A natureza pessoal do espetáculo pode ainda ser detectada na preocupação em olhar para o passado (a Cia. do Latão tem se debruçado sobre a década de 1970, como, recentemente, na montagem de O Patrão Cordial, apropriação da peça O Senhor Puntilla e seu Criado Matti, de Bertolt Brecht) sem perder o presente de vista. Ao longo de Os que Ficam, determinadas questões que atravessam o tempo vêm à tona, como a importância de abordar a realidade de maneira dialética, não maniqueísta, a noção limitada de cultura, desvinculada da experiência política, e a busca por uma representação justa do homem comum, muitas vezes retratado de forma tipificada, distante da humanidade, a partir de um interesse sincero pelo outro, da tentativa de se afastar de uma perspectiva autocentrada.

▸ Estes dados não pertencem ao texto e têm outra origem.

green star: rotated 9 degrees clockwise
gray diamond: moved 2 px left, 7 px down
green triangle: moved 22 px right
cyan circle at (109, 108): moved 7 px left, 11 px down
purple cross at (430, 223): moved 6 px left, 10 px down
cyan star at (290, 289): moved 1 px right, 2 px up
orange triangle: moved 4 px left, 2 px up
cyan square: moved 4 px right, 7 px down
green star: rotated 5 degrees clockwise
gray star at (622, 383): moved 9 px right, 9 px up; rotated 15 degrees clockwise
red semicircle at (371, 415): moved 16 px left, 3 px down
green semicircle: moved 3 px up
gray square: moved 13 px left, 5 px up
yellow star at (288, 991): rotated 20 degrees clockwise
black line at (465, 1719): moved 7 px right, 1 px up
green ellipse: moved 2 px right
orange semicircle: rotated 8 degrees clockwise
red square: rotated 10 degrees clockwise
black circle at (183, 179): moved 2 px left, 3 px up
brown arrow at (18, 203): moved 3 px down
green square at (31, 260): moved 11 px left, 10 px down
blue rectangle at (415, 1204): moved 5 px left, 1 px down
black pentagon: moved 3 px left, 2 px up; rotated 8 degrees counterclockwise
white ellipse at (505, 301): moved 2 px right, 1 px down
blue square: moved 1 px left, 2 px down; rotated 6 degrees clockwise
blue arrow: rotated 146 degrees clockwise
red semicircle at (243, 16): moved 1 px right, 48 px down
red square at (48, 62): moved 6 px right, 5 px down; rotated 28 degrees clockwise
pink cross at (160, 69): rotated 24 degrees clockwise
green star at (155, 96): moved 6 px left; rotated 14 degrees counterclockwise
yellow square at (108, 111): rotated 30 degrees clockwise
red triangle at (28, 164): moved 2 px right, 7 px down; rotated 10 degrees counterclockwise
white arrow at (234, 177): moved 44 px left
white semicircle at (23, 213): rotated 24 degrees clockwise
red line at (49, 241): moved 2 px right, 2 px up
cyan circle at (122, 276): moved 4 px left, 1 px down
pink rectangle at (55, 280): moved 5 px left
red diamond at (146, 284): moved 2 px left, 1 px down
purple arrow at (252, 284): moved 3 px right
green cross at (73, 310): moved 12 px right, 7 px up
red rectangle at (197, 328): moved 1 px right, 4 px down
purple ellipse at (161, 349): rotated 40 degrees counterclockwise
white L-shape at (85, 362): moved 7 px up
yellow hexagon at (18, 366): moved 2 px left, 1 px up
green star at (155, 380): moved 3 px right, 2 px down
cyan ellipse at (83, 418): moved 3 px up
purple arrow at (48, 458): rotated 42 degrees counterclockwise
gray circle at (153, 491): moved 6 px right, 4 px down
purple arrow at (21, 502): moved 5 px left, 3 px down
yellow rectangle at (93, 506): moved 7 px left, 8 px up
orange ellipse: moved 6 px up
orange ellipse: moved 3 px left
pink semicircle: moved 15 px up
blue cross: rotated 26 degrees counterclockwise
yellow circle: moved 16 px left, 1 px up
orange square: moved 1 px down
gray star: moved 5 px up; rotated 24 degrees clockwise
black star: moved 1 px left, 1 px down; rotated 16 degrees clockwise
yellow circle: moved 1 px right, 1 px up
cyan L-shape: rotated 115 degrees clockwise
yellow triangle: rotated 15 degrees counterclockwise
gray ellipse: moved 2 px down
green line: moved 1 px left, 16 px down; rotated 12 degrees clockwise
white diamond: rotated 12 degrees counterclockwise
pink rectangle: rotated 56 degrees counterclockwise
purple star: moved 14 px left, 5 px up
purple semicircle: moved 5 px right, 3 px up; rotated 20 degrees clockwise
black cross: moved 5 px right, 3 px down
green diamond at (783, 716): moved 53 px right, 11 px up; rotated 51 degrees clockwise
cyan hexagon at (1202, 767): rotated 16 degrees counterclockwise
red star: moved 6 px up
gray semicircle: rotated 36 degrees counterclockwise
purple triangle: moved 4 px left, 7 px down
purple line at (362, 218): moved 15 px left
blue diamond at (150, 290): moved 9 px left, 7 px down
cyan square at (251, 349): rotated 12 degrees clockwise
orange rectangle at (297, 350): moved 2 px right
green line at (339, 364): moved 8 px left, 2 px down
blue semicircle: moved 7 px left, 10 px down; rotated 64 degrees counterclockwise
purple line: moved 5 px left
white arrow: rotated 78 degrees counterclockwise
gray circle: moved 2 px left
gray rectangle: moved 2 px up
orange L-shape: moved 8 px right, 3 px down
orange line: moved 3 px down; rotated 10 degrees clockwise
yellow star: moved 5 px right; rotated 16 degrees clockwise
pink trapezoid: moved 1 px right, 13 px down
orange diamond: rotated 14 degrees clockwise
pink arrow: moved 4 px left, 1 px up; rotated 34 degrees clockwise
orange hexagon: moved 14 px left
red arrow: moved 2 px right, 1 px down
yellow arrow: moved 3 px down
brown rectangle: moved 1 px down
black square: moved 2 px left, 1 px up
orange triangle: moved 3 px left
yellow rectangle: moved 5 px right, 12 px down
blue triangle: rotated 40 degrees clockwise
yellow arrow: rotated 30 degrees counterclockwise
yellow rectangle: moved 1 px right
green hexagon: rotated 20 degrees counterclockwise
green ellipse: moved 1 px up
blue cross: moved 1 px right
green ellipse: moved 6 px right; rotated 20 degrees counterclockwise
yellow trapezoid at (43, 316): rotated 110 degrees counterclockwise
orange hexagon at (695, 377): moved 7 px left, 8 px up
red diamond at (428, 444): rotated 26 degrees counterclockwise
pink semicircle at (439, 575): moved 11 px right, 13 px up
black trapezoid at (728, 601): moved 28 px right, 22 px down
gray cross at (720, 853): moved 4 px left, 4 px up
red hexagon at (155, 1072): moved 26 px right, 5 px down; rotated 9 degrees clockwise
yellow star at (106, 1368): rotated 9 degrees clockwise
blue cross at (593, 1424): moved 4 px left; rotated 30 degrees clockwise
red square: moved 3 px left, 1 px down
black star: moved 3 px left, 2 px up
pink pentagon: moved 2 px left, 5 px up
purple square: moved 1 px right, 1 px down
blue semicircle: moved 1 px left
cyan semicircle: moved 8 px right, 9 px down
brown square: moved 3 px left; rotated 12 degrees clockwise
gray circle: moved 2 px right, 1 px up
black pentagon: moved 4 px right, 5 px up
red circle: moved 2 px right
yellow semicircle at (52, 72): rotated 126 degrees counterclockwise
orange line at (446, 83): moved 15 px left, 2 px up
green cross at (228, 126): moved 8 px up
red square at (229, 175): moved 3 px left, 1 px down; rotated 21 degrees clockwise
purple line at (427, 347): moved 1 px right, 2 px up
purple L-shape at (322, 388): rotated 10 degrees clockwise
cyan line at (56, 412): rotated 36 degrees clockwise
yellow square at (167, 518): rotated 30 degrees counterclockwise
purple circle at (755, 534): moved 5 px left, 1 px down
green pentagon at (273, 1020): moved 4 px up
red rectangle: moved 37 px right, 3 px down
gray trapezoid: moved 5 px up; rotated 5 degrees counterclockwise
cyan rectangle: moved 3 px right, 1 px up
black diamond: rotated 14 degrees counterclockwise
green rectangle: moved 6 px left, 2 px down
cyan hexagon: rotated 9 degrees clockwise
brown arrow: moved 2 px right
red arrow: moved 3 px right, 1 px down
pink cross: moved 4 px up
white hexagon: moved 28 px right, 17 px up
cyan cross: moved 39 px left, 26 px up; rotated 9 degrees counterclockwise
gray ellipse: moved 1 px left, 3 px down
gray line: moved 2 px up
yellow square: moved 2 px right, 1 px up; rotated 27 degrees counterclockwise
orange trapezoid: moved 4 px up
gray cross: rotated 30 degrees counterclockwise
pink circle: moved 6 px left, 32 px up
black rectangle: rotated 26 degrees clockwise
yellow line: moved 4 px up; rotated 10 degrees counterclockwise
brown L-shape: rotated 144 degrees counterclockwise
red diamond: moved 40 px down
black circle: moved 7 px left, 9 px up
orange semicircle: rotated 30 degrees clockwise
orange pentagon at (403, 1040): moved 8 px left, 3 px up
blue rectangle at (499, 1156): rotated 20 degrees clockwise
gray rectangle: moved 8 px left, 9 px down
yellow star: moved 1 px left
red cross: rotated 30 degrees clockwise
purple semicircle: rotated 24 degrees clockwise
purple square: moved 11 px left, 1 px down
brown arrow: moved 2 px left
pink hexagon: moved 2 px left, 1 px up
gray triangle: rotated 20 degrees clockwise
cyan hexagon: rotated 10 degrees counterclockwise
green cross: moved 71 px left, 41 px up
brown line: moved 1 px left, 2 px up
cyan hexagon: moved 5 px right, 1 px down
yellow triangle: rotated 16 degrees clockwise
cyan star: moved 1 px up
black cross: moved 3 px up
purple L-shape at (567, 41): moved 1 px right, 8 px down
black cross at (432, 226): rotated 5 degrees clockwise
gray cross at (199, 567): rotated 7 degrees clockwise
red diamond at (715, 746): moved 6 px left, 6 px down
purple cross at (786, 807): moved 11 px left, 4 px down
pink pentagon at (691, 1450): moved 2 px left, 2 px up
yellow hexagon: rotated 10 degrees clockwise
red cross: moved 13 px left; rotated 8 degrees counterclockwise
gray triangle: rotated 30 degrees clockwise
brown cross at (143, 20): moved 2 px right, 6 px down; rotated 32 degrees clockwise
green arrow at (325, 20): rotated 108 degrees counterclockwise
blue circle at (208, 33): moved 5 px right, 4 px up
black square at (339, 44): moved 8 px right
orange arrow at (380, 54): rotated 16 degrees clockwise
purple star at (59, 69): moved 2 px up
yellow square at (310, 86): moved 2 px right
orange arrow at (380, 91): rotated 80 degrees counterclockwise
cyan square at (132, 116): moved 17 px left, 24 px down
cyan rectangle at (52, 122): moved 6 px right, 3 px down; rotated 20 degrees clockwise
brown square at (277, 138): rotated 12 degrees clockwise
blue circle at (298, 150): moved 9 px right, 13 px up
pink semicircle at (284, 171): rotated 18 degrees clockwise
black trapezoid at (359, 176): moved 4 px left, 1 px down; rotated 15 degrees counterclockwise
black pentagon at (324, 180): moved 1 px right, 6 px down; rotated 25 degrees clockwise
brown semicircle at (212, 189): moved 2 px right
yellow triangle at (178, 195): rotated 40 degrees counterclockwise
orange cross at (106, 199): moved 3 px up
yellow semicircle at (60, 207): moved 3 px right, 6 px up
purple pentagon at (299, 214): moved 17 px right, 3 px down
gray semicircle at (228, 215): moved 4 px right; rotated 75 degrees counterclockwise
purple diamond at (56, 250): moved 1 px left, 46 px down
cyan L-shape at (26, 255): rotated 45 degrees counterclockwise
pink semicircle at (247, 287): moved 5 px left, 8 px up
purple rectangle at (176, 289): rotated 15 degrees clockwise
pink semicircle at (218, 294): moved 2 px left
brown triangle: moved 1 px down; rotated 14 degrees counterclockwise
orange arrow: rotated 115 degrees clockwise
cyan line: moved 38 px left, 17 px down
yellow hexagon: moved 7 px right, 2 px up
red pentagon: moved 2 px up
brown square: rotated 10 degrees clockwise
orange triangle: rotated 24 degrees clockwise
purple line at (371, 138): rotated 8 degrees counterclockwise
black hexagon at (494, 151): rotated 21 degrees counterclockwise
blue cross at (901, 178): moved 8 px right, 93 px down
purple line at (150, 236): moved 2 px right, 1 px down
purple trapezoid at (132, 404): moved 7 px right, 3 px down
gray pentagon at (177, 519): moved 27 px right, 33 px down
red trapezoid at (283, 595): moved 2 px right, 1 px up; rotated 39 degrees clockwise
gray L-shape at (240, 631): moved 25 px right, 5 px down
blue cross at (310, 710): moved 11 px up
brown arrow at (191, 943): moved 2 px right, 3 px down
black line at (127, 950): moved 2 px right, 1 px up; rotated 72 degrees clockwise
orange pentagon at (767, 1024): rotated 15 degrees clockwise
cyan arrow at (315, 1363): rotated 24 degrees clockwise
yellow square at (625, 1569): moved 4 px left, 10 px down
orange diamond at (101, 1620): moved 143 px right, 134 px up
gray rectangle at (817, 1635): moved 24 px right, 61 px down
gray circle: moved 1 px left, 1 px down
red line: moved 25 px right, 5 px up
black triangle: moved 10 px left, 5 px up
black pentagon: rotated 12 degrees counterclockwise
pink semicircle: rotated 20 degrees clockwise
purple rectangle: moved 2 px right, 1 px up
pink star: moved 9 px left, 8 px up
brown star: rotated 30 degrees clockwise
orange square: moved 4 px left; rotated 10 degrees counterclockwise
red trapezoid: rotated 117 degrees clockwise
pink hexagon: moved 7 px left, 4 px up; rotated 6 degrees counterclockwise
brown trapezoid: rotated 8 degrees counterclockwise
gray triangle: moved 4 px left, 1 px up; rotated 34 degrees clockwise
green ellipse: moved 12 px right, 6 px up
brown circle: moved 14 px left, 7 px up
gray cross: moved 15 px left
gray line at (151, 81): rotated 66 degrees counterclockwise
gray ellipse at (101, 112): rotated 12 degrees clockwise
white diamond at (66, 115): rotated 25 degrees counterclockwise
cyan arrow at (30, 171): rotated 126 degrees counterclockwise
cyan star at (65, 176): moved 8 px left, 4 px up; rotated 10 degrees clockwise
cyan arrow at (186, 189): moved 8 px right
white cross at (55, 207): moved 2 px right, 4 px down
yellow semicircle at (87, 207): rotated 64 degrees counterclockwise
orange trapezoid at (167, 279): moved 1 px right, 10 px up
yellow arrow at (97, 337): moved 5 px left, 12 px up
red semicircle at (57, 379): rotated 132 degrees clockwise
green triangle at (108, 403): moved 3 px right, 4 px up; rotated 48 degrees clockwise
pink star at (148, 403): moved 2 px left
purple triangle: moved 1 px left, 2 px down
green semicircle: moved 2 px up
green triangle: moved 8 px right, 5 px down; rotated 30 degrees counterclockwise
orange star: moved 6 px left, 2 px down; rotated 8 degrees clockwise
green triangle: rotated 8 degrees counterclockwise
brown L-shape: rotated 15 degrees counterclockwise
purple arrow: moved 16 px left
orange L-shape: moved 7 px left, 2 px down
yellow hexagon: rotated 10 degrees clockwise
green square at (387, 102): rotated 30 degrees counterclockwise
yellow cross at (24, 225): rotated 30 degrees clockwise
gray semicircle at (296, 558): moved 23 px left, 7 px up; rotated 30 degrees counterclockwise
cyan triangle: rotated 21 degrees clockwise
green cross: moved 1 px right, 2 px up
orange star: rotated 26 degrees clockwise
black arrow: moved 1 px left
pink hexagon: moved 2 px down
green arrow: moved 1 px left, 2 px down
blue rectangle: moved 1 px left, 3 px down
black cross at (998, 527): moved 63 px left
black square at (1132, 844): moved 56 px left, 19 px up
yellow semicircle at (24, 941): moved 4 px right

Os que Ficam, como os espetáculos da Cia. do Latão, surge da necessidade de realização de um teatro vivo, que resulte da continuidade de uma linha de pesquisa artística, de uma articulação entre teoria e prática. Mas o caráter responsável da empreitada – próprio de um grupo que evidencia resistência ao se manter fiel aos princípios numa época em que negociação é palavra de ordem – não oculta algumas fragilidades, perceptíveis na dramaturgia (nas cenas de embate entre os atores engajados na construção de uma montagem de Revolução na América do Sul, de Augusto Boal) e no esgarçamento do espetáculo. Cabe, em todo caso, ressaltar, apesar do início claudicante, as atuações de Helena Albergaria, contundente nos instantes de enfrentamento, e Rogério Bandeira, uma presença segura.